The records.
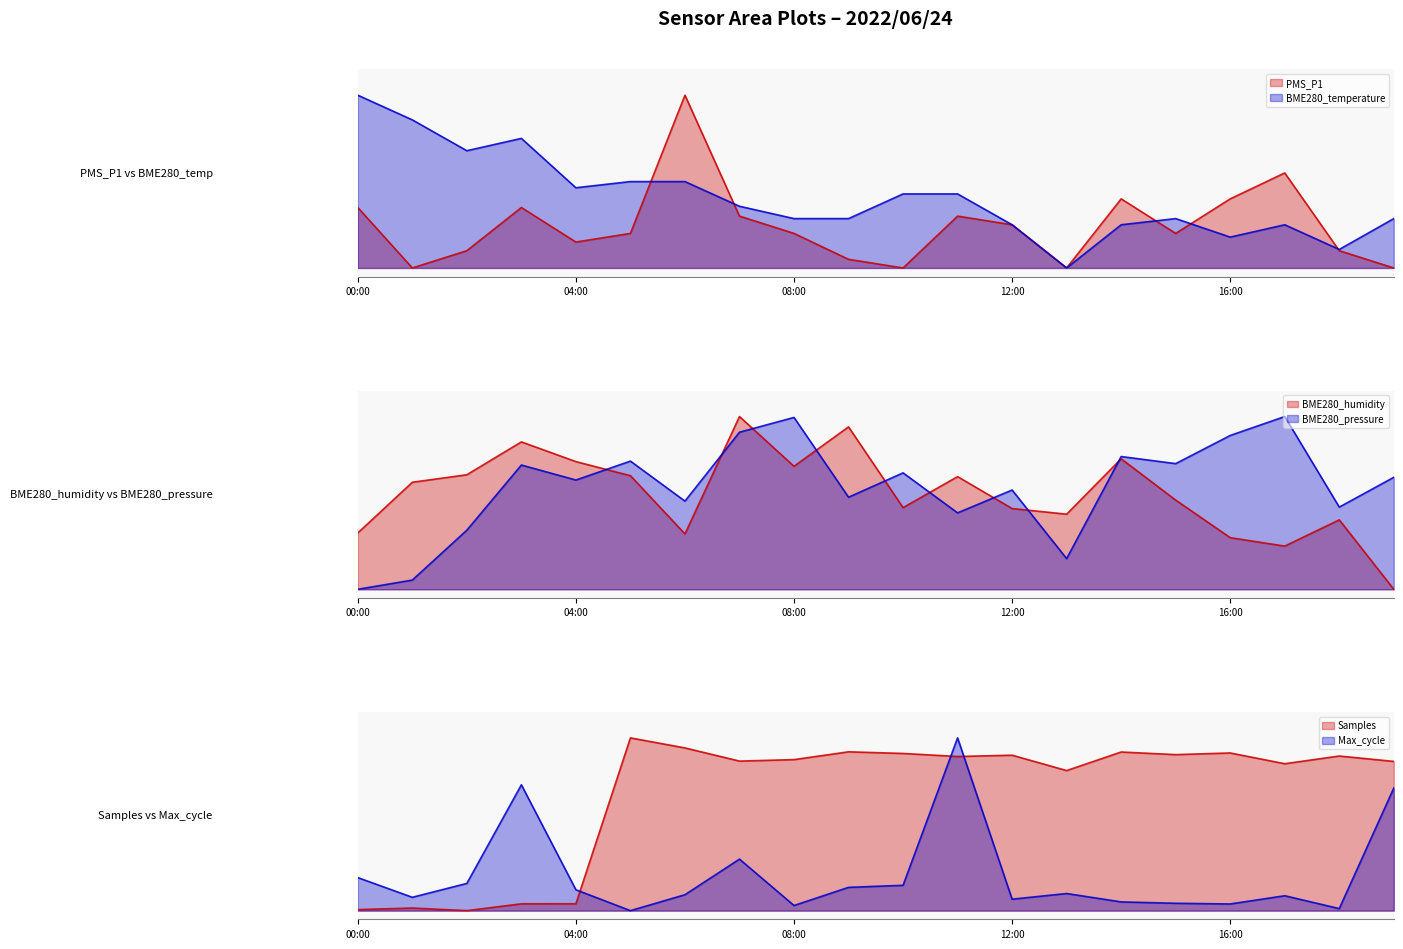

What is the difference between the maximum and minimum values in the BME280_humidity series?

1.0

--

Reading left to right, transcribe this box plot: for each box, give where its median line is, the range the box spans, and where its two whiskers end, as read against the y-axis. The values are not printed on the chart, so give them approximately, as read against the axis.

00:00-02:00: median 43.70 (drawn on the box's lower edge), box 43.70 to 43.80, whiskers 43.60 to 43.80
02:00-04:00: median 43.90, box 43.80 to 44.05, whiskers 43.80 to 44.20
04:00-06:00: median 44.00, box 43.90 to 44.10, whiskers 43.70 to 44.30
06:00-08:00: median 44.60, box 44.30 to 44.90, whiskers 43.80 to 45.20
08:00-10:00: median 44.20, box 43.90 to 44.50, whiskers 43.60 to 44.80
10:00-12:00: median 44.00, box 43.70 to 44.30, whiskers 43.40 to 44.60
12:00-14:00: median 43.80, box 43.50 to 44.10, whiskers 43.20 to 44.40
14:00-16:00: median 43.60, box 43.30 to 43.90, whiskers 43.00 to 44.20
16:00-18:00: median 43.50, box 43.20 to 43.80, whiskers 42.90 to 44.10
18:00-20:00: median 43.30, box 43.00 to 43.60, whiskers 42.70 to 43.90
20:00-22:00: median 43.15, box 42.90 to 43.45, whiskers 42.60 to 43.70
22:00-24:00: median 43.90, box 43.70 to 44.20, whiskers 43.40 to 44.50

What to do. Could you retype the data between the lines holding "00:00-02:00: median 43.70" and "22:00-24:00: median 43.90, box", inclusive, character for character?

Solution.
00:00-02:00: median 43.70 (drawn on the box's lower edge), box 43.70 to 43.80, whiskers 43.60 to 43.80
02:00-04:00: median 43.90, box 43.80 to 44.05, whiskers 43.80 to 44.20
04:00-06:00: median 44.00, box 43.90 to 44.10, whiskers 43.70 to 44.30
06:00-08:00: median 44.60, box 44.30 to 44.90, whiskers 43.80 to 45.20
08:00-10:00: median 44.20, box 43.90 to 44.50, whiskers 43.60 to 44.80
10:00-12:00: median 44.00, box 43.70 to 44.30, whiskers 43.40 to 44.60
12:00-14:00: median 43.80, box 43.50 to 44.10, whiskers 43.20 to 44.40
14:00-16:00: median 43.60, box 43.30 to 43.90, whiskers 43.00 to 44.20
16:00-18:00: median 43.50, box 43.20 to 43.80, whiskers 42.90 to 44.10
18:00-20:00: median 43.30, box 43.00 to 43.60, whiskers 42.70 to 43.90
20:00-22:00: median 43.15, box 42.90 to 43.45, whiskers 42.60 to 43.70
22:00-24:00: median 43.90, box 43.70 to 44.20, whiskers 43.40 to 44.50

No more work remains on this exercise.